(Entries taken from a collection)
※ ※ ※
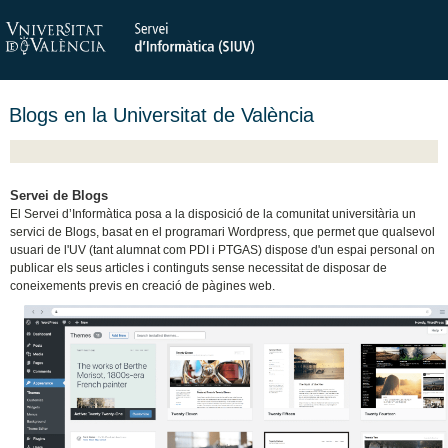
Blogs en la Universitat de València
Servei de Blogs
El Servei d’Informàtica posa a la disposició de la comunitat universitària un
servici de Blogs, basat en el programari Wordpress, que permet que qualsevol
usuari de l'UV (tant alumnat com PDI i PTGAS) dispose d'un espai personal on
publicar els seus articles i continguts sense necessitat de disposar de
coneixements previs en creació de pàgines web.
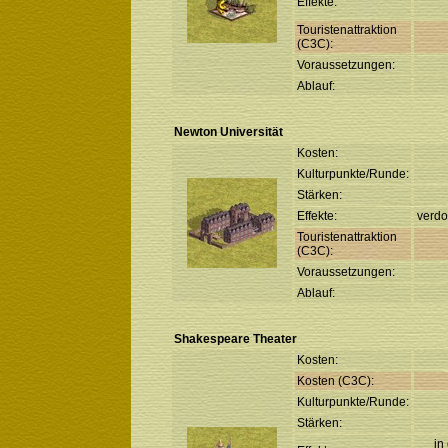
Effekte:
Touristenattraktion
(C3C):
Voraussetzungen:
Ablauf:
Newton Universität
Kosten:
Kulturpunkte/Runde:
Stärken:
Effekte:
verdo
Touristenattraktion
(C3C):
Voraussetzungen:
Ablauf:
Shakespeare Theater
Kosten:
Kosten (C3C):
Kulturpunkte/Runde:
Stärken:
in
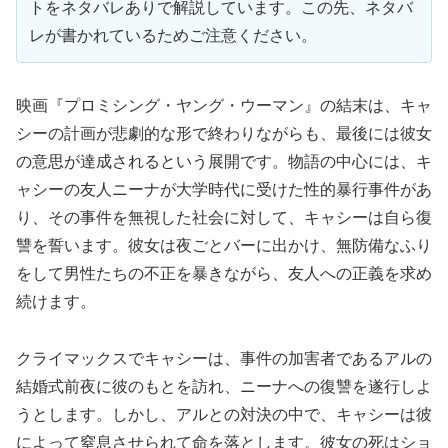
トをネタバレありで解説しています。この先、ネタバ
レが書かれているためご注意ください。
映画『プロミシング・ヤング・ウーマン』の結末は、キャ
シーの計画が悲劇的な形で終わりながらも、最後には彼女
の意思が達成されるという展開です。物語の中心には、キ
ャシーの友人ニーナが大学時代に受けた性的暴行事件があ
り、その事件を無視した社会に対して、キャシーは自ら復
讐を誓います。彼女は夜ごとバーに出かけ、無防備なふり
をして男性たちの不正を暴きながら、友人への正義を求め
続けます。
クライマックスでキャシーは、事件の加害者であるアルの
結婚式前夜に彼のもとを訪れ、ニーナへの復讐を遂行しよ
うとします。しかし、アルとの対決の中で、キャシーは彼
によって窒息させられて命を落とします。彼女の死はショ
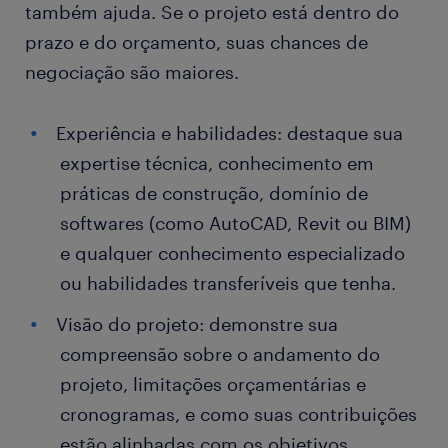
também ajuda. Se o projeto está dentro do
prazo e do orçamento, suas chances de
negociação são maiores.
Experiência e habilidades: destaque sua
expertise técnica, conhecimento em
práticas de construção, domínio de
softwares (como AutoCAD, Revit ou BIM)
e qualquer conhecimento especializado
ou habilidades transferíveis que tenha.
Visão do projeto: demonstre sua
compreensão sobre o andamento do
projeto, limitações orçamentárias e
cronogramas, e como suas contribuições
estão alinhadas com os objetivos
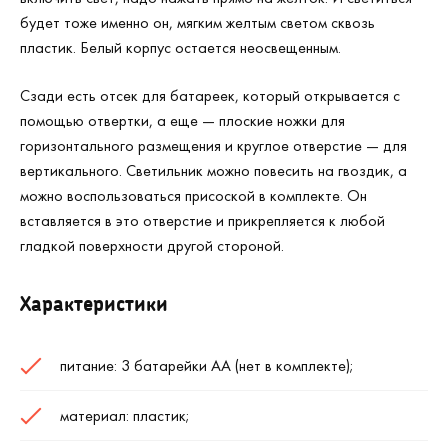
будет тоже именно он, мягким желтым светом сквозь
пластик. Белый корпус остается неосвещенным.
Сзади есть отсек для батареек, который открывается с
помощью отвертки, а еще — плоские ножки для
горизонтального размещения и круглое отверстие — для
вертикального. Светильник можно повесить на гвоздик, а
можно воспользоваться присоской в комплекте. Он
вставляется в это отверстие и прикрепляется к любой
гладкой поверхности другой стороной.
Характеристики
питание: 3 батарейки АА (нет в комплекте);
материал: пластик;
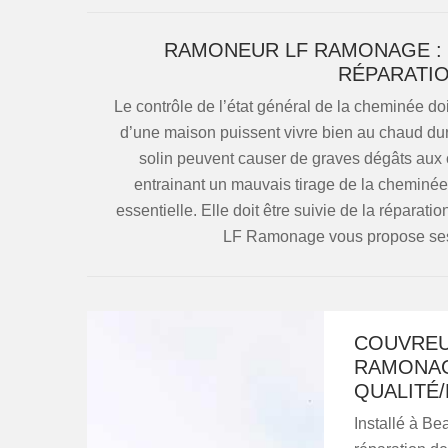
RAMONEUR LF RAMONAGE : 
RÉPARATIO
Le contrôle de l’état général de la cheminée doi
d’une maison puissent vivre bien au chaud dura
solin peuvent causer de graves dégâts aux ch
entrainant un mauvais tirage de la cheminée. 
essentielle. Elle doit être suivie de la réparat
LF Ramonage vous propose ses 
COUVREU
RAMONAG
QUALITÉ/
Installé à Be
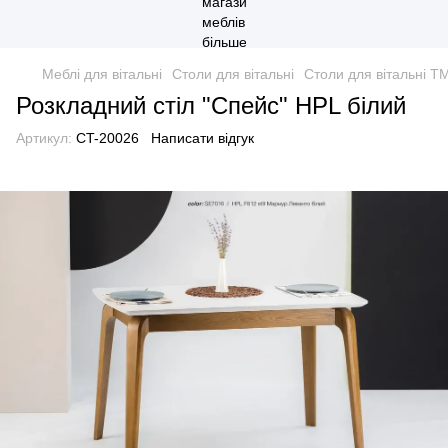
Меблі для вітальні
Столи для вітальні
Столи для вітальні T
Розкладний стіл "Спейс" HPL білий
Артикул:
CT-20026
Написати відгук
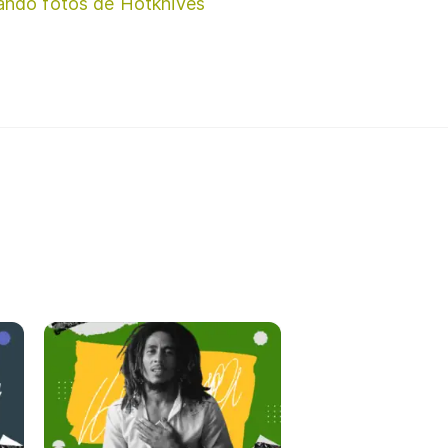
ando fotos de Hotknives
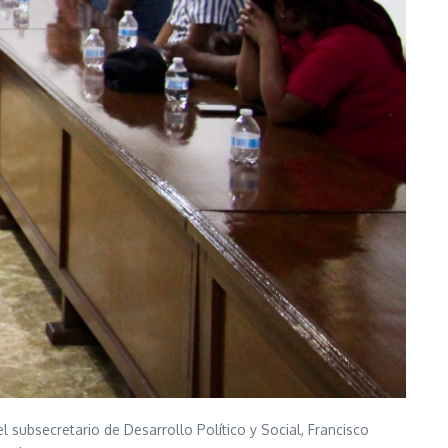
 subsecretario de Desarrollo Político y Social, Francisco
※ ※ ※
### JOB ITEM
All lines of the entries containing the string "пластик" must be shown in full.

### SOLUTION FOR THIS TASK
пластик. Белый корпус остается неосвещенным.
материал: пластик;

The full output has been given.